Cinq hommes ont été arrêtés lundi dans le cadre de l'enquête sur le carnage d'Omagh. Cet attentat a fait 28 morts et plus de 200 blessés samedi lorsqu'une voiture piégée a explosé au centre de cette ville située à 80 km à l'ouest de Belfast. Le premier ministre irlandais, Taoiseach Bertie Ahern et son homologue britannique Tony Blair ont tenu une série de réunions visant à mettre au point des tactiques pour tenter de neutraliser les activistes d'un groupe surnommé l'IRA véritable, soupçonné d'être à l'origine de l'attentat. Ce groupe, formé d'environ 70 membres, est une dissidence de l'IRA provisoire (PIRA), qui respecte un cessez-le-feu depuis juillet 1997.

Alors que la presse locale étalait à la une les portraits des plus jeunes victimes de l'attentat, une question restait sur toutes les lèvres: ses auteurs ont-ils voulu tuer en masse dans cette ville où le conseil municipal est dirigé par les nationalistes et républicains? Un avertissement téléphonique avait bien été reçu 40 minutes avant l'explosion, citant le tribunal comme cible. Or, la déflagration s'est produite dans la rue où la police évacuait la foule.

Selon une source républicaine, bien introduite dans les milieux du PIRA, il ne fait pas de doute que l'attentat ne visait pas la population. «Cette opération, par la manière dont elle s'est déroulée, signe la mort de leur mouvement. Ce n'était naturellement pas là leur but. Le tribunal, symbole d'une justice biaisée, l'armée ou la police (que les nationalistes estiment être une marionnette des unionistes, n.d.l.r) sont des cibles que nous considérons légitimes. Les civils, indépendamment du fait qu'ils soient protestants ou catholiques, ne l'ont jamais été et ne le seront jamais.»

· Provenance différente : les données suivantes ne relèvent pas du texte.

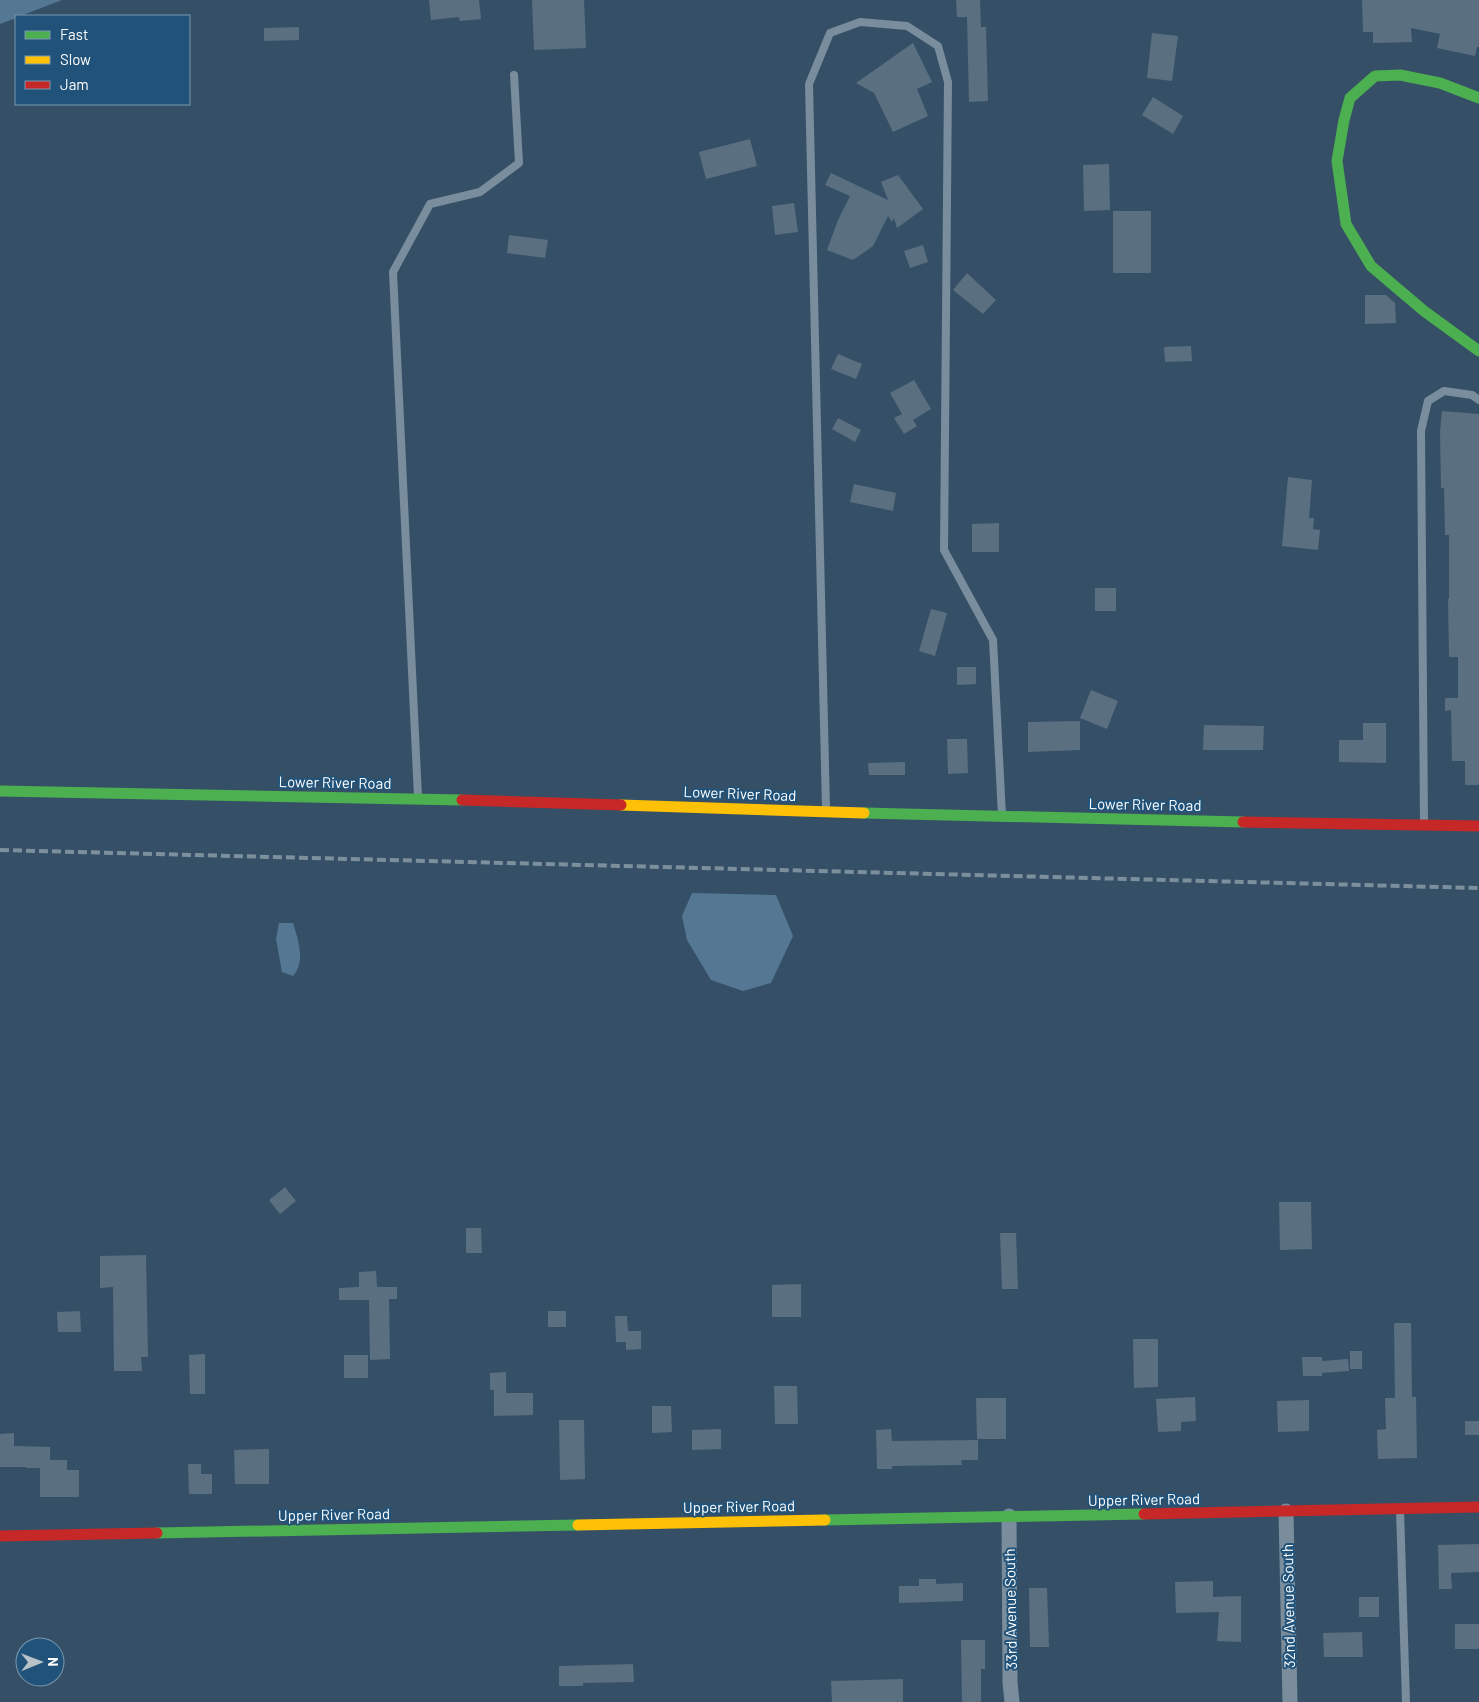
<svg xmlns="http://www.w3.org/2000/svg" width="1479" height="1702" font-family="Barlow,sans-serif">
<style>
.water{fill:#547794}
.building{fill:#5a6f80}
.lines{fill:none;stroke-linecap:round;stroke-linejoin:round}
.lane{stroke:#798d9d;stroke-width:8}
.street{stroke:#798d9d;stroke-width:15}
.fast{stroke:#4caf50;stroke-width:11}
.slow{stroke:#ffc107;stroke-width:11}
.jam{stroke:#c62828;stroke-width:11}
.rail{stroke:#7c8f9d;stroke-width:4;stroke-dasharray:9 4;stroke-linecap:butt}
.labels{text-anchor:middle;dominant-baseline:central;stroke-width:4;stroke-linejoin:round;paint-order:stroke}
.street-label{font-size:15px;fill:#fff;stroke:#21537a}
</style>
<rect width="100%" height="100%" fill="#355066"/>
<path class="water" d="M0 0H62L20 16H16V18L0 24Z
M692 893 776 895 793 936 771 983 743 991 711 980 687 940 682 916Z
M279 923H293C298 940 306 961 293 976L282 972 276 939Z"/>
<path class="building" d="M429 0H479L481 19 460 21 459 17 431 20Z
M532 0H584L586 48 534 50Z
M956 0H980L981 27H986L988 101 969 102 967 17H957Z
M1362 0H1479V47H1477L1475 56 1437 48 1440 34 1411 28 1412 42 1373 43V32H1363Z
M299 27V40L264 41V28Z
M1152 33 1178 36 1172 81 1147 78Z
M913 43 932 82 917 89 928 116 893 132 874 93 856 83Z
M1153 97 1183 116 1173 134 1142 115Z
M750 139 757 166 706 179 699 152Z
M1109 164 1110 210 1084 211 1083 165Z
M831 173 888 200 881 182 898 175 923 209 897 228 894 218 892 222 888 216 873 246 853 260 827 250 838 220 850 196 825 185Z
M794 203 798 232 775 235 772 206Z
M1113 211H1151V273H1113Z
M509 235 548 240 545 258 507 253Z
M923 245 928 262 910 268 904 251Z
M967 273 996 300 983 314 953 290Z
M1365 295H1386L1395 303 1396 323 1365 324Z
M1191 346 1192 361 1165 362 1164 347Z
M838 354 862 364 856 379 831 369Z
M914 380 931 409 913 420 917 426 904 434 894 418 902 414 890 393Z
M1442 411 1479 414V785H1465V761H1452L1451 710 1445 711V698H1458V657H1449L1448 599H1449V535H1445L1444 488H1441L1440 432Z
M838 418 861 430 855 442 832 429Z
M1288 477 1312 480 1309 518H1314L1313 529 1320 530 1318 550 1282 546Z
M854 484 896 493 893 511 850 502Z
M999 523V552H972V524Z
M1095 588H1116V611H1095Z
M931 609 947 613 935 656 919 651Z
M957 667H976V684L957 685Z
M1091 690 1118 701 1107 729 1080 718Z
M1080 721V750L1028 752V722Z
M1363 723H1386V763L1339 762V740H1363Z
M1204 725 1264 726 1263 750H1203Z
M947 739H967L968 773 948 774Z
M905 762V775H869L868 763Z
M285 1187 296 1201 280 1214 269 1200Z
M1279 1202H1311L1312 1249 1280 1250Z
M466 1228H481L482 1253H466Z
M1000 1233H1016L1018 1289H1002Z
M146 1255 148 1357H141L142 1371H114L113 1287 100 1288V1256Z
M376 1271 377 1287H397V1299H389L390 1359 370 1360 369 1300H339V1288L359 1287V1272Z
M801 1284V1317H772V1285Z
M80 1311 81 1332H58L57 1312Z
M548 1311H566V1327H548Z
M615 1316H627L628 1331H641V1349L626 1350V1342H616Z
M1394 1323H1411L1412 1397H1416L1417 1458 1378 1459 1377 1430 1386 1429 1385 1398H1395Z
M1133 1339H1158V1387L1134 1388Z
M1350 1351H1362V1369H1350Z
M205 1354V1394H190L189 1355Z
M344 1355H368V1378H344Z
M1302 1357H1322V1361L1348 1359 1349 1371 1322 1373V1376H1303Z
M506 1372V1393H533V1415L494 1416V1390H490V1373Z
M774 1386H797L798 1424H775Z
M1195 1397 1196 1421 1181 1422V1431L1158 1432 1156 1399Z
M976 1398H1006V1439H977Z
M1309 1400V1431L1278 1432 1277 1401Z
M652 1406H671L672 1432 652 1433Z
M559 1420H584L585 1479 560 1480Z
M1465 1421H1479V1435H1465Z
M721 1429V1449L692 1450V1430Z
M891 1429 892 1441 978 1440V1460H961L962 1465 892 1466V1469H877L876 1430Z
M14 1433V1446L50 1447V1460H67V1470H79V1497H40V1468H26V1467H0V1434Z
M269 1449V1484H235L234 1450Z
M188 1464H201V1474H212V1494H189Z
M1479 1544V1572L1451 1573 1452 1589H1439L1438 1545Z
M919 1579H936V1584L963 1583V1601L899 1603V1586H919Z
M1213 1581V1597L1241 1596V1642L1217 1641 1219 1612 1176 1613 1175 1582Z
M1029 1588H1047L1049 1647H1030Z
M1359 1597H1379V1617H1359Z
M1455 1624H1479V1649H1455Z
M1362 1632 1363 1657H1324L1323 1633Z
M961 1640H985V1669H981V1702H962Z
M633 1664 634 1682 583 1683V1686H559V1666Z
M903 1679V1702H832L831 1681Z"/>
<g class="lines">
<path class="lane" d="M418 797 393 272 430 204 480 192 519 163 514 75
M826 809 809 84 830 33 860 22 907 26 938 46 948 82 944 550 993 640 1002 816
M1424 824 1421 431 1428 401 1444 391 1472 395 1479 400
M1400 1510 1406 1702"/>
<path class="street" d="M1286 1511 1290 1702
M1009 1516 1010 1682 1012 1702"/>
<path class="fast" d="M1479 98 1440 83 1400 75 1375 76 1350 98 1344 120 1337 161 1346 224 1371 266 1424 311 1479 351
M0 791 462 800
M864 813 1243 822
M825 1520 1144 1514
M157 1533 578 1525"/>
<path class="slow" d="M621 805 864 813
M578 1525 825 1520"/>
<path class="jam" d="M462 800 621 805
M1243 822 1479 826
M1144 1514 1479 1507
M0 1536 157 1533"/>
<path class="rail" d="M0 850 1479 888"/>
</g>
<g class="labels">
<g class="street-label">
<text transform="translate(335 782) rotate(1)">Lower River Road</text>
<text transform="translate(740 793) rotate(2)">Lower River Road</text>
<text transform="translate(1145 804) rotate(1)">Lower River Road</text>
<text transform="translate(1144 1499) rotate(-1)">Upper River Road</text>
<text transform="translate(739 1506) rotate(-1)">Upper River Road</text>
<text transform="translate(334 1514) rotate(-1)">Upper River Road</text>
<text transform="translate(1288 1606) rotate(-91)">32nd Avenue South</text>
<text transform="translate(1010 1609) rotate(-91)">33rd Avenue South</text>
</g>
</g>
<rect x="15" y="15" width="175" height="90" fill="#21537a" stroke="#7a98af"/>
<rect x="25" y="31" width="25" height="8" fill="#4caf50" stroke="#7a98af"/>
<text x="60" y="40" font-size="15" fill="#ffffff">Fast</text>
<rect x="25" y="56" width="25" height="8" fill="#ffc107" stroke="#7a98af"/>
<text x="60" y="65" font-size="15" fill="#ffffff">Slow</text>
<rect x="25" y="81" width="25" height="8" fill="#c62828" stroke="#7a98af"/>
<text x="60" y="90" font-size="15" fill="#ffffff">Jam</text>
<g transform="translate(40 1662) rotate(89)"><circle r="24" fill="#21537a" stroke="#7a98af"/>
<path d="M0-4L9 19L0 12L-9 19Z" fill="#b8c2c9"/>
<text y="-8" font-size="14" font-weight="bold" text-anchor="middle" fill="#ffffff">N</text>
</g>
</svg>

L'IRA-véritable aurait ainsi reconstitué une hiérarchie militaire en adoptant le même fonctionnement que le PIRA. Si l'on en croît cette hypothèse, samedi, ses membres auraient œuvré en «unités» séparées: l'une aurait été chargée de transporter la bombe, tandis que l'autre aurait donné l'avertissement. Pour éviter de faciliter le travail des services spéciaux, elles ne communiquent traditionnellement pas entre elles. «Tout a pu se passer entre le moment où l'avertissement a été donné et l'explosion de la bombe. On ne sait d'ailleurs pas si la voiture roulait au moment de la déflagration. Il reste qu'aucune déclaration n'est assez forte pour condamner ce qui s'est passé.»

Divisions républicaines

Sa colère semble partagée par une majorité de la famille républicaine. Elle l'est d'autant plus que cet attentat a mis en lumière les divisions d'un mouvement fier d'une unité qui a traditionnellement fait sa force. C'est à octobre dernier que remontent les derniers et plus sérieux différends. Alors que le Sinn Féin a rejoint la table des négociations, une poignée de ses membres claquent la porte pour fonder le Comité pour la souveraineté des 32 (comtés, n.d.l.r), menées par Bernadette Sands-McDevitt, sœur du gréviste de la faim Bobby Sands. Parmi eux se trouvent l'ancien responsable des stocks d'armes et d'explosifs de l'IRA.

Quelques semaines plus tôt, une vingtaine de membres de l'IRA avaient également fait sécession, s'opposant à la manière dont le «Conseil de l'armée» de leur organisation soutient la stratégie de paix de Gerry Adams. En octobre, l'IRA-véritable, dont les membres se surnomment Oglaigh na hÉireann (IRA, en gaélique), se manifeste. Les voix influentes de la famille républicaine minimisent son apparition, mais pas ses capacités. Nombre de ses activistes sont surveillés par leurs anciens comrades du PIRA.

Or, au moment de la conclusion de l'accord de paix, la voix du Comité pour la souveraineté des 32 devient plus forte que jamais: un plan qui prévoit une assemblée dirigée par un premier ministre unioniste n'est pas acceptable. Tout comme l'est l'abandon des articles 2 et 3 de la Constitution de la République d'Éire par laquelle Dublin clame sa souveraineté sur les six comtés du nord de l'île. Mais la voix rebelle est discréditée au moment du référendum: 95% du camp républicain, de part et d'autre de la frontière, s'est prononcé en faveur de l'accord.

Pourtant rien n'y fait. Les extrémistes de l'IRA-véritable se radicalisent et promettent de déstabiliser le processus de paix. Certains attentats de faible ampleur réussissent. D'autres sont déjouées par la police. Jusqu'à samedi à Omagh. Depuis, la grande famille républicaine se remet mal de la blessure. Jamais principe fondateur de son mouvement n'avait pareillement été ébranlé.